A Method of Measuring the Cushioning Quality of Tires 270021
TIRES of high shock-absorbing capacity greatly reduce the blows delivered to roadways by heavy vehicles and the reactions on the vehicles; they also absorb most effectively the shocks in a vertical direction that are the cause of the greatest discomfort to passengers. With a view to making a laboratory study of these shock-absorbing properties of tires, an instrument called a bounce-recorder has been devised and is described. This instrument records the paths followed by tires in passing over obstacles placed in their way. From these records, the vertical acceleration of a tire at any point of its flight can be determined, the purpose of doing so being twofold, namely, to develop an accurate and fairly rapid means of ascertaining the relative shock-absorbing capacities of tires by the acceleration method and to find out whether load-deflection tests made on the Olsen testing-machine could be used for the same purpose.

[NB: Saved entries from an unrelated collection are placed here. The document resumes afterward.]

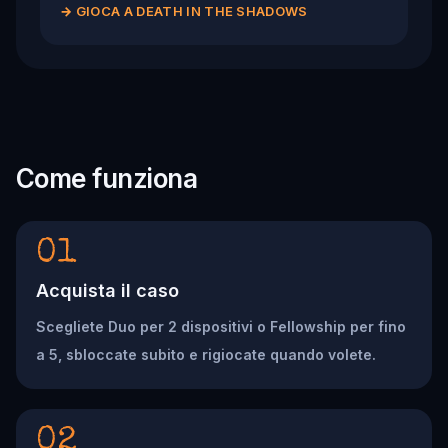
→
GIOCA A DEATH IN THE SHADOWS
Come funziona
01
Acquista il caso
Scegliete Duo per 2 dispositivi o Fellowship per fino
a 5, sbloccate subito e rigiocate quando volete.
02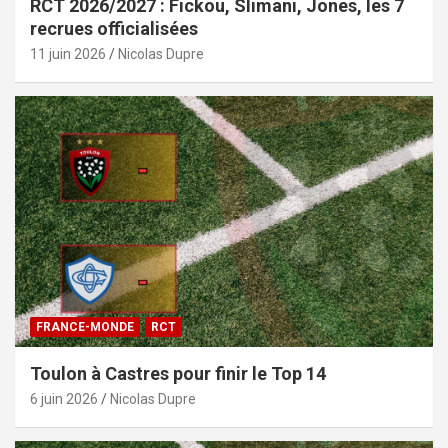
RCT 2026/2027 : Fickou, Slimani, Jones, les 7
recrues officialisées
11 juin 2026
Nicolas Dupre
FRANCE-MONDE
RCT
Toulon à Castres pour finir le Top 14
6 juin 2026
Nicolas Dupre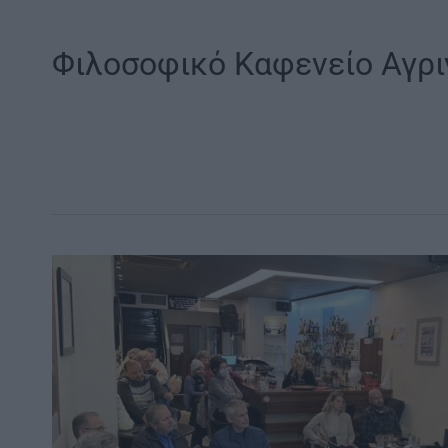
Φιλοσοφικό Καφενείο Αγρι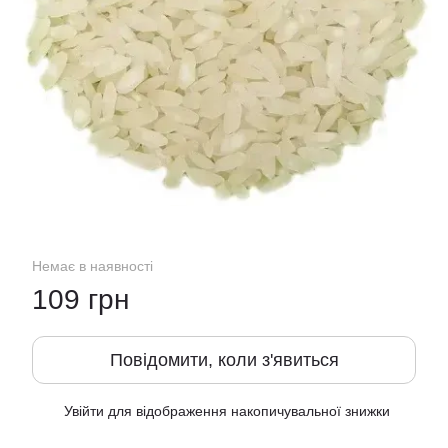
Немає в наявності
109 грн
Повідомити, коли з'явиться
Увійти
для відображення накопичувальної знижки
%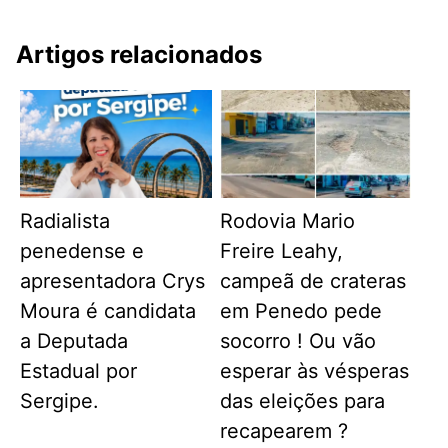
Artigos relacionados
Radialista
Rodovia Mario
penedense e
Freire Leahy,
apresentadora Crys
campeã de crateras
Moura é candidata
em Penedo pede
a Deputada
socorro ! Ou vão
Estadual por
esperar às vésperas
Sergipe.
das eleições para
recapearem ?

The details of construction and method of operation of the bounce-recorder are described, the manner of analyzing the results of the tests is explained, and curves are plotted to visualize these results. Inasmuch as the tests showed that for all practical purposes the initial vertical acceleration is a fair indicator of the cushioning quality of a tire, a short method was adopted which was far less laborious than the double differentiation method originally used, yet was sufficiently accurate to classify tires in the order of their shock-absorbing capacities; this method is also explained. With regard to the relative value of static and dynamic tests as a means of determining the comparative shock-absorbing capacities of tires, the conclusion is reached that whenever any two tires designed for the same service and differing slightly in road quality are tested, the static and the dynamic tests always distinguish these capacities in the same order.